Tolle Geste vom "Lutscher"

"Diese familiäre Atmosphäre prägt den Verein bis heute“, schildert die Behindertenfanbetreuerin, die zu vielen Verantwortlichen, Spielern und Ex-Spielern ein sehr gutes Verhältnis pflegt. Vor einigen Jahren lief sie mit ihrer damals achtjährigen Tochter auf der Geschäftsstelle Torsten Frings über den Weg. Der Werder-Star sah das gegipste Bein des kleinen Mädchens, nahm die junge Sabrina auf den Arm und entschwand mit ihr in die Kabine. Als der 79-fache Nationalspieler wieder zurückkam, strahlte Lüddeckes Tochter über das ganze Gesicht: Die komplette Werder-Mannschaft hatte auf ihrem Gips unterschrieben.
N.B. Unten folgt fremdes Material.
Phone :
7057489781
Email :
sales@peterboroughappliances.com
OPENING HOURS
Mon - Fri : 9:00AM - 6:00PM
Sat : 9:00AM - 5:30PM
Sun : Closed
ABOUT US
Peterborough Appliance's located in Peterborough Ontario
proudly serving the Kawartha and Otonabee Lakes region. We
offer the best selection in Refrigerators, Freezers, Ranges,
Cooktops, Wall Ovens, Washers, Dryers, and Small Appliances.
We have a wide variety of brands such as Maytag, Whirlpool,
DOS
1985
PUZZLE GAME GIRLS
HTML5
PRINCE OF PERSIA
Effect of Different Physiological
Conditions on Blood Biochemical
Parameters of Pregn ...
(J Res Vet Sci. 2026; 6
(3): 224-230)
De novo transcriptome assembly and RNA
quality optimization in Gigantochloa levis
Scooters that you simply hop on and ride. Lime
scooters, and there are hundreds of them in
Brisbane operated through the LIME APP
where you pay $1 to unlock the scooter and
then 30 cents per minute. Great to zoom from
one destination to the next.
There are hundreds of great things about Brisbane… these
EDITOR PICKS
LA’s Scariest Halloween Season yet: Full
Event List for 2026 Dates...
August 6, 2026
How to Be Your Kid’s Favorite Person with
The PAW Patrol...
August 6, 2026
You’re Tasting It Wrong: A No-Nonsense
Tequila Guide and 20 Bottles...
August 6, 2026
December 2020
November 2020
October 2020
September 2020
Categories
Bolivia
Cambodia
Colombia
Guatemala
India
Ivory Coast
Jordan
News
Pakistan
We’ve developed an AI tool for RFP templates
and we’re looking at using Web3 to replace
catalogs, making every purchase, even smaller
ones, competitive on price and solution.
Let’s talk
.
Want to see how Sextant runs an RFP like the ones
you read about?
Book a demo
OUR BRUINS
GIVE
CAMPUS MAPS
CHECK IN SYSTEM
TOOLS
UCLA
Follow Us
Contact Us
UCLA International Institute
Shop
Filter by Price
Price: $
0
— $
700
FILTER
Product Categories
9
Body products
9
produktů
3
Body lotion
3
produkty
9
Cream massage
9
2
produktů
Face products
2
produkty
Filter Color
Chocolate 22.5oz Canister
Auch beim letzten Bundesliga-Spiel 2013 gegen Bayer Leverkusen empfing Lüddecke alle Menschen mit Behinderung ab 13:30 Uhr an Tor 4 des Weserstadions. Nach Spielschluss konnte sie sich endlich wieder über einen Sieg freuen. Der Weg zum Auto wurde dann etwas beschwerlicher, weil Lüddecke etliche Pakete, Tüten und Päckchen mitnehmen konnte. Weihnachtsgeschenke als Dankeschön von treuen Werder-Fans, die zu schätzen wissen, dass sich die Bremer Behindertenfanbeauftragte seit über drei Jahrzehnten mit viel Herzblut um alle Fans des Nordclubs kümmert. Seit jener OP im Zentralkrankenhaus Links der Weser ist das gute Familientradition.